Methodology. The H100 SXM ridge point (≈295 FLOP/byte) is computed from official NVIDIA specifications: 989 TFLOPS dense BF16 Tensor Core ÷ 3.35 TB/s HBM3 bandwidth. The A100 ridge point (≈153 FLOP/byte) is computed from 312 TFLOPS dense BF16 ÷ 2.039 TB/s HBM2e, both from NVIDIA’s official A100 product page. The 140 GB per token figure for a 70B FP16 model is exact: 70 × 10⁹ parameters × 2 bytes/parameter = 140 GB. The 42 ms/token bandwidth floor is derived from 140 GB ÷ 3.35 TB/s × 1000 ms/s = 41.8 ms. The roofline formula (Perf = min(AI × BW, Peak)) and arithmetic intensity definition (FLOPs/bytes) are from Williams, Waterman & Patterson (2009). The arithmetic intensity formula for batch-B linear layers (AI ≈ B, weight-dominated) is derived from first principles: FLOPs = 2Bd², weight bytes = 2d², so AI = 2Bd²/2d² = B — exact when weight reading dominates over activation reading, which holds whenever d >> B. The KV cache bandwidth formula (2 × L × h_kv × d_head × S × 2 bytes) is standard; the numbers for 70B-scale models (80 layers, 128 head_dim) are from published Llama architecture specifications. The GQA and MQA claims trace to Ainslie et al. (EMNLP 2023) and Shazeer (2019) respectively. FlashAttention IO complexity (Θ(N²d²/M) HBM accesses vs Θ(Nd + N²) for standard attention, a reduction by factor M/d² where M is on-chip SRAM size — Theorem 2 of Dao et al. 2022) and benchmark speedups (2–4× on attention kernel, 3× end-to-end on GPT-2) are from Dao et al. (2022).
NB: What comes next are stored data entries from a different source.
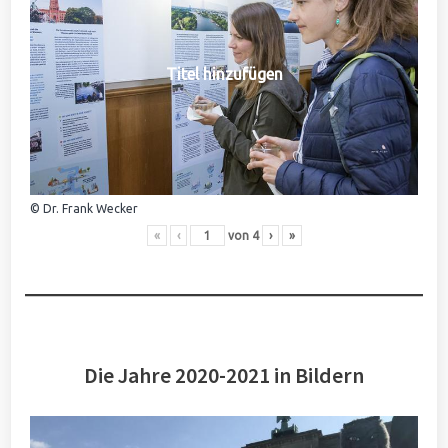
Titel hinzufügen
© Dr. Frank Wecker
«
‹
von
4
›
»
Die Jahre 2020-2021 in Bildern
The FlashAttention-2 ~2× speedup claim is from Dao (2023, arXiv:2307.08691). The FlashAttention-3 1.5–2.0× speedup on H100 is from Shah et al. (2024, arXiv:2407.08608). Speculative decoding 2–3× speedup claim is from Leviathan et al. (ICML 2023) on T5-XXL. The empirical observation that attention kernels maintain 0.5–1 FLOP/byte at batch-scale inference, with >50% of GPU cycles stalled on data, is from Wang et al. (2025), measured on H100 hardware. The interactive RunnableCode calculator derives bandwidth-limited token rates directly from the formula tokens/sec = BW_GBps × 10⁹ / weight_bytes, producing identical results to the theoretical derivation.